Posted on 2007-08-04
Medium Priority
Last Modified: 2008-01-09
I am a C++ developer trying to programatically decrypt an office 2007 file. I know the password, and i'm trying to map the algorithm to extract the document into an unencrypted archive. There are a couple issues i am having, though they are all tied into the decryption process. I have scoured the net for information on how to open the encrypted archive without luck.

The encrypted file is saved as an OLE document. The "EncryptedPackage" OLE storage contains the encrypted data. AES 128 is used by default. The encrypted data has to have a multiple of 16B in order to be properly decrypted. The encrypted data always contains an extra 8B.  How do i account for this extra data? How is the original data padded to fit the 16B standards.

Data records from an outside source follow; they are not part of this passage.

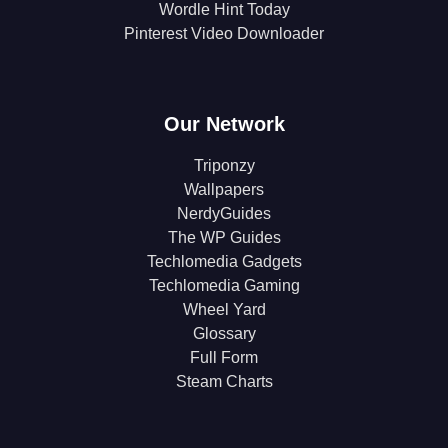
Wordle Hint Today
Pinterest Video Downloader
Our Network
Triponzy
Wallpapers
NerdyGuides
The WP Guides
Techlomedia Gadgets
Techlomedia Gaming
Wheel Yard
Glossary
Full Form
Steam Charts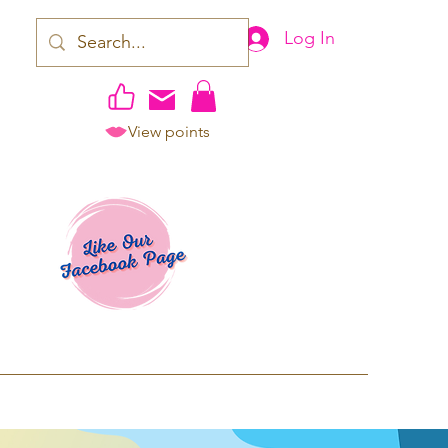
Log In
View points
work | Apparel
ping TAT: 2-3 Business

The password to AES 128 is 32B. The marketting surrounding the office 2007 encryption claims the password goes through 50,000 iterations of SHA1 hash. SHA1 returns a 20B hash for the password. Office 2007 allows for passwords up to 255 characters long. How is the password formatted upon entering the SHA1 hash? Is a salt used? Do i padd the resulting 20B SHA1 result with 12 0's after the result?

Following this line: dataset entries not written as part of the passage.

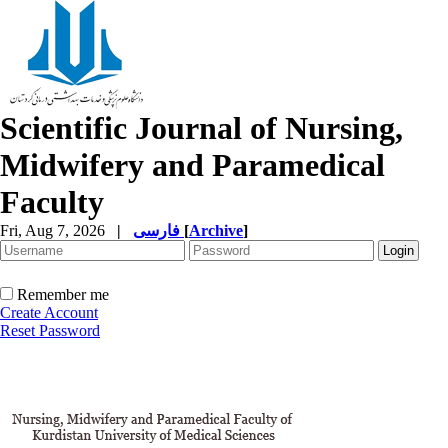
Scientific Journal of Nursing,
Midwifery and Paramedical
Faculty
Fri, Aug 7, 2026
|
فارسی
[
Archive
]
Remember me
Create Account
Reset Password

There are multiple questions listed here, but all fall under the same problem. If i should split it down into 2 or more questions, please let me know. Pointing me to a resource where this has been addressed would work just as well.

Question by:NVin
  • 2
LVL 13

Expert Comment

ID: 19632626
Just a wild guess here, but I'm thinking the reason you haven't seen much about this in your "scouring" is because there is a likely chance that it violates the EULA with Microsoft. Reverse Engineering their encryption is probably something they would frown upon.

Author Comment

ID: 19634132
I thought one of the targets of the Office Open XML standard was to allow third party applications to use the same formats as Office 2007. If there is no way to obtain certain specifics for the new format, then they are effectively saying that no third party app will be able to support opening or creating passworded office 2007 files?

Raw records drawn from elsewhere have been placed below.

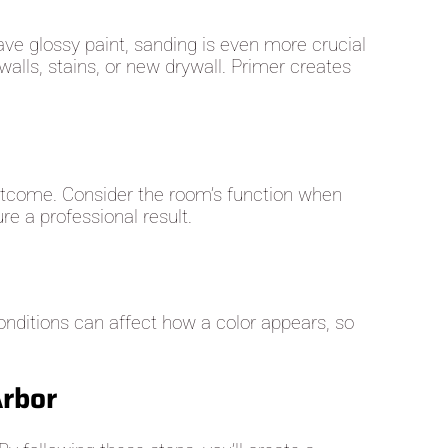
ave glossy paint, sanding is even more crucial
alls, stains, or new drywall. Primer creates
 outcome. Consider the room’s function when
re a professional result.
conditions can affect how a color appears, so
Arbor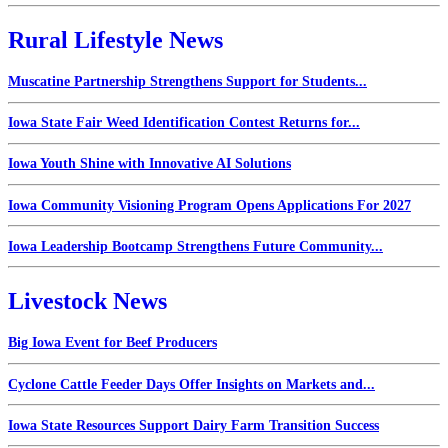
Rural Lifestyle News
Muscatine Partnership Strengthens Support for Students...
Iowa State Fair Weed Identification Contest Returns for...
Iowa Youth Shine with Innovative AI Solutions
Iowa Community Visioning Program Opens Applications For 2027
Iowa Leadership Bootcamp Strengthens Future Community...
Livestock News
Big Iowa Event for Beef Producers
Cyclone Cattle Feeder Days Offer Insights on Markets and...
Iowa State Resources Support Dairy Farm Transition Success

Maybe the protected documents do not fit in with the OOXML standard as closely as i hoped they would.
LVL 13

Accepted Solution

dhoffman_98 earned 1200 total points
ID: 19635563
I honestly can't say I'm sure about the XML version documents, but then again, even if the document is XML, once it is encrypted into a password protected document, then is it really still XML as XML standards go?

I do know that I worked on a project about two years ago in which we had to work on documents in Excel that were not based on XML. We had contacted Microsoft about it, and they were able to provide all kinds of detailed information about the standards for the file formats at the time, but only after signing contractual agreements and non-disclosure documents that our legal department had to review first. The fundamental part of those documents was that while we were permitted to create documents in that format, we could not develop or distribute any tool that could be used for decrypting or deconstructing an existing document, and were also prohibited from sharing the information provided with other third parties.
LVL 18

Assisted Solution

PowerIT earned 800 total points
ID: 19644892
Encryption is not part of the OpenXML standard, so it is not published.
As you know the OpenXML file is actually a ZIP file with all the XML files stored in it, but for encryption it does not use any of the zip encryptions! The file is stored as a stream in an IStorage: http://msdn2.microsoft.com/en-us/library/Aa380015.aspx
There is another part which is published in OpenXML: the open password. This is no encryption, just a password protection and flags with the allowed operations, which can easily be circumvented. See the Office Open XML documentation part 4,
So, you are right about the targets for OOXML, except encryption was not included. Silly, I know.
Like dhoffman said: contact microsoft.